• **Extrait à lire**:
■ ■ ■ ■

La vocation. Quelle histoire ?
Par François Marchand, psychologue, marié, père de cinq enfants. François Marchand, docteur en sciences de l’éducation, est aussi secrétaire général de l’AMAR.
La vocation religieuse et/ou sacerdotale est une histoire d’amour vécue par des êtres humains. Une histoire que les sciences humaines permettent en partie de lire, de comprendre et d’écrire à travers des besoins psychologiques universels, à travers des modes et des rythmes de maturation individuels et collectifs, dans des contextes particuliers.
La rencontre d’un psychologue de l’éducation (1) dans le cadre de l’AMAR, n’a pas pour objet de donner un avis sur la vocation d’un séminariste, d’un prêtre, d’un(e) novice ou d’un(e) profès(se). Ni de "tester le Saint-Esprit" comme certains l’ont prétendu !

■ ■ ■ ■

• **Données**:
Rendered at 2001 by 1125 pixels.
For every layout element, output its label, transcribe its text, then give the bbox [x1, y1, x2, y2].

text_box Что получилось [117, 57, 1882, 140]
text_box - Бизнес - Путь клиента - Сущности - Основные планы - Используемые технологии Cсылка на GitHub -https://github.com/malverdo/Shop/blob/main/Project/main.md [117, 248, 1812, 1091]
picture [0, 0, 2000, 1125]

■ ■ ■ ■

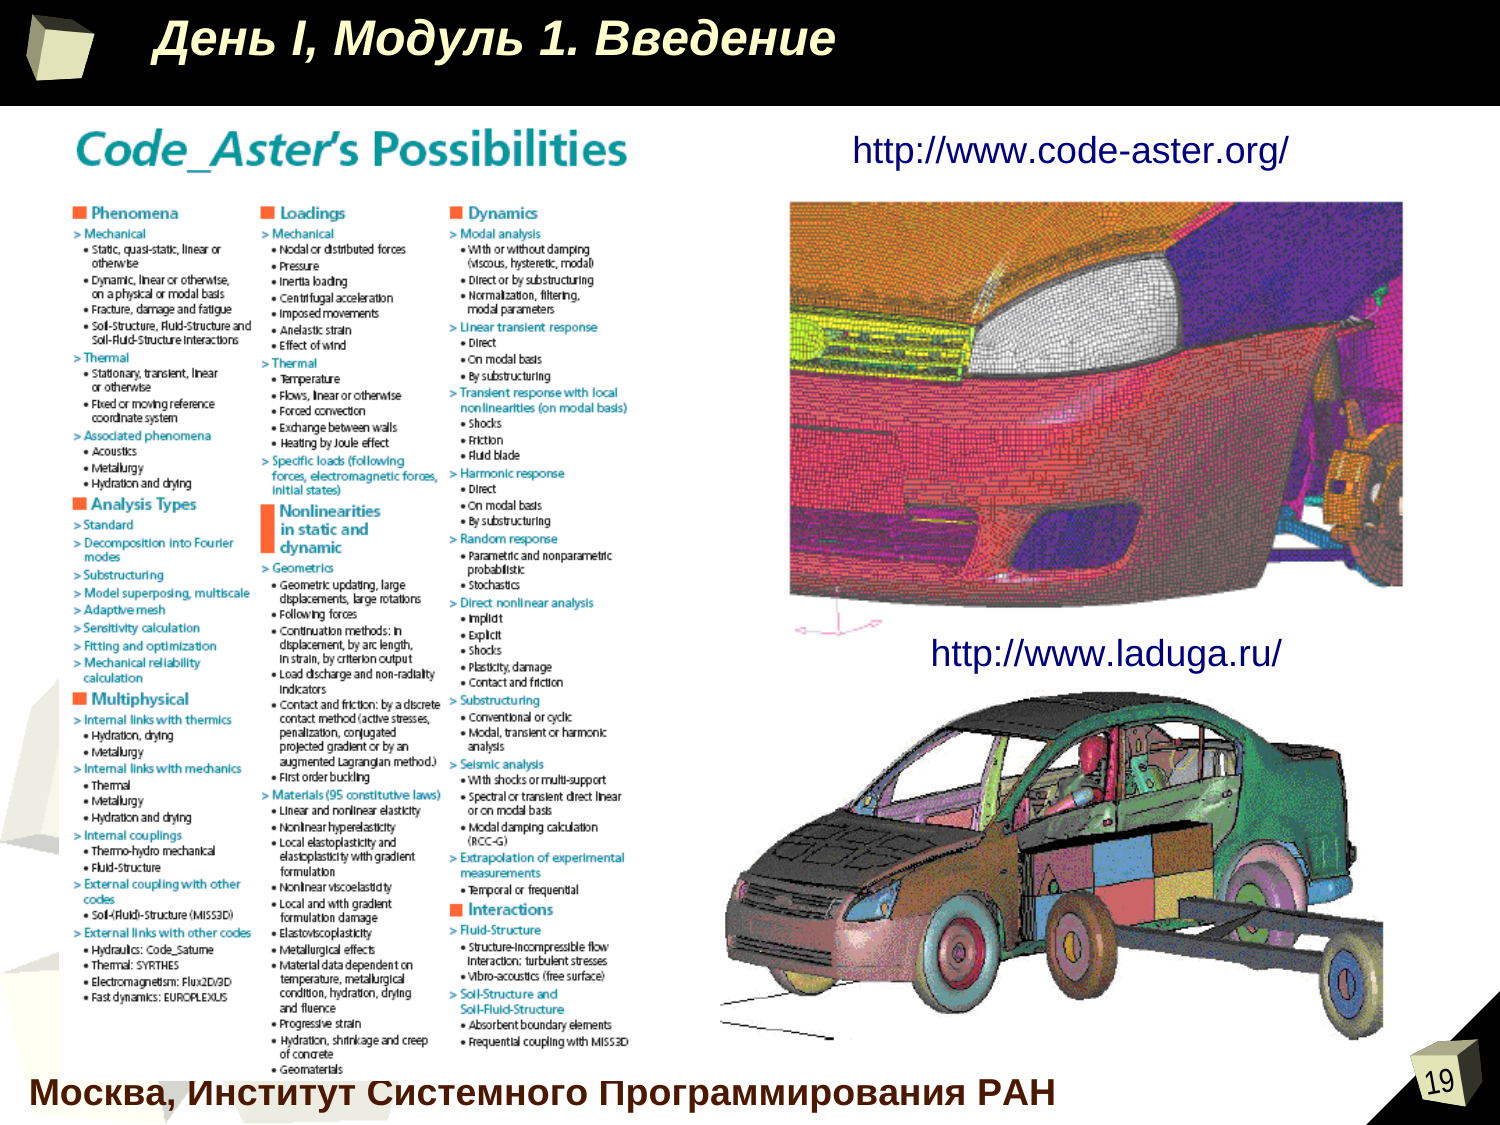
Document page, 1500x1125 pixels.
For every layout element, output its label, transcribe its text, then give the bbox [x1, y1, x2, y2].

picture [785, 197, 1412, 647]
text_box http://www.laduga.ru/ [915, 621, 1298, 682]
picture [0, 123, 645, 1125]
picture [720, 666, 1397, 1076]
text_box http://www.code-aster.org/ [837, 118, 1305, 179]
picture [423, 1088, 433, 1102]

■ ■ ■ ■

• **Consigne**: Citez mot pour mot l'intégralité du texte sur la vocation.

• **Production attendue**:
La vocation. Quelle histoire ?
Par François Marchand, psychologue, marié, père de cinq enfants. François Marchand, docteur en sciences de l’éducation, est aussi secrétaire général de l’AMAR.
La vocation religieuse et/ou sacerdotale est une histoire d’amour vécue par des êtres humains. Une histoire que les sciences humaines permettent en partie de lire, de comprendre et d’écrire à travers des besoins psychologiques universels, à travers des modes et des rythmes de maturation individuels et collectifs, dans des contextes particuliers.
La rencontre d’un psychologue de l’éducation (1) dans le cadre de l’AMAR, n’a pas pour objet de donner un avis sur la vocation d’un séminariste, d’un prêtre, d’un(e) novice ou d’un(e) profès(se). Ni de "tester le Saint-Esprit" comme certains l’ont prétendu !